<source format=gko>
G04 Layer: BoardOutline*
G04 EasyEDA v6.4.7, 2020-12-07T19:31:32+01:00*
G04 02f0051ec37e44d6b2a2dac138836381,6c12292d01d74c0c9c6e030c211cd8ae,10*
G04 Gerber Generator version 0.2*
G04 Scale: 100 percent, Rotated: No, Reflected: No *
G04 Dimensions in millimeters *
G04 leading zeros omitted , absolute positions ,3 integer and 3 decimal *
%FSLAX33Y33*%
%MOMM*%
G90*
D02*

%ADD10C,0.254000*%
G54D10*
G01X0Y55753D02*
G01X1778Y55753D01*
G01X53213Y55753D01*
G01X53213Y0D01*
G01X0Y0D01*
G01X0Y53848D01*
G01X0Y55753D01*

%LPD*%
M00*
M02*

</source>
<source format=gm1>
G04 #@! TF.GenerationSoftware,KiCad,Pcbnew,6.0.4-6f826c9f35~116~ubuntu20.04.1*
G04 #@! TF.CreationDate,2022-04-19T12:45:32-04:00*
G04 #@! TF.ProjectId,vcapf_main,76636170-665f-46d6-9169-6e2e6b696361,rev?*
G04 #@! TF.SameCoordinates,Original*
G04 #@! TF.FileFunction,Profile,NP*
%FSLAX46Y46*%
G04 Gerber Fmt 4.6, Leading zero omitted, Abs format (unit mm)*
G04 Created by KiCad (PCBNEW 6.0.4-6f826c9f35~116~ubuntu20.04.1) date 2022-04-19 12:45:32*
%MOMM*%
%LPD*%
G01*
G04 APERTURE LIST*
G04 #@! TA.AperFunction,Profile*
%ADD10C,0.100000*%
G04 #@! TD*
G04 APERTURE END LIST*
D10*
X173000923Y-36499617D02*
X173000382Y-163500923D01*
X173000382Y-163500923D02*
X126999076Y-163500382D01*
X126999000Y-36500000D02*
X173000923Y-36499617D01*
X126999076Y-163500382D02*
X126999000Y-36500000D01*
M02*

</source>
-*-*-
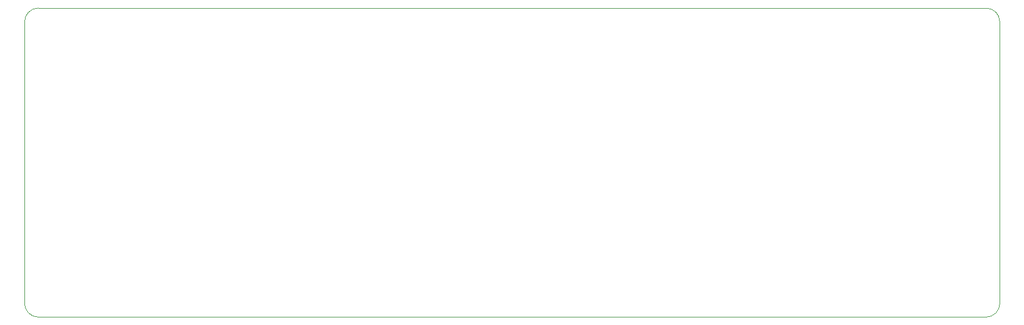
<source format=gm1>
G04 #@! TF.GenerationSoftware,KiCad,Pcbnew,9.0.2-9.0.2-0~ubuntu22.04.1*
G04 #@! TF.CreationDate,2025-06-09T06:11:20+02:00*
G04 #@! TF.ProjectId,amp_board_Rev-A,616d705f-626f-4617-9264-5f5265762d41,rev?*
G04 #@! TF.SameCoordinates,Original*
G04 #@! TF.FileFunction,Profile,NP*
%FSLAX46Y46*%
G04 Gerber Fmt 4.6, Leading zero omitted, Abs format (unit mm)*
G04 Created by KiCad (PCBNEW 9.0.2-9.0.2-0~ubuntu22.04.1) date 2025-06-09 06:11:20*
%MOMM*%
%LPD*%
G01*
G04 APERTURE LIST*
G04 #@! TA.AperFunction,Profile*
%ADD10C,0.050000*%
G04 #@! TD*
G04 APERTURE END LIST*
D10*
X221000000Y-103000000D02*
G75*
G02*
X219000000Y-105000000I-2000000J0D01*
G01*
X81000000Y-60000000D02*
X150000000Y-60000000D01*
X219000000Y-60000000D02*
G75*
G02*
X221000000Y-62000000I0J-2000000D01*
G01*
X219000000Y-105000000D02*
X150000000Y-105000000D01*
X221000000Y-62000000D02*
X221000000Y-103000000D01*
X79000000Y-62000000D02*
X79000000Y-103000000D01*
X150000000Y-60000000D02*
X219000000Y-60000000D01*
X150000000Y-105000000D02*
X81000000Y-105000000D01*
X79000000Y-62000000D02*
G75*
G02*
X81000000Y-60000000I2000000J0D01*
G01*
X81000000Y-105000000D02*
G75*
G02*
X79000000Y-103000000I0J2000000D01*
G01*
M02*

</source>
-*-*-
== What is expected ==
Copy out every line from the records that has the word "CreationDate".

== Exercise answer ==
G04 #@! TF.CreationDate,2022-04-19T12:45:32-04:00*
G04 #@! TF.CreationDate,2025-06-09T06:11:20+02:00*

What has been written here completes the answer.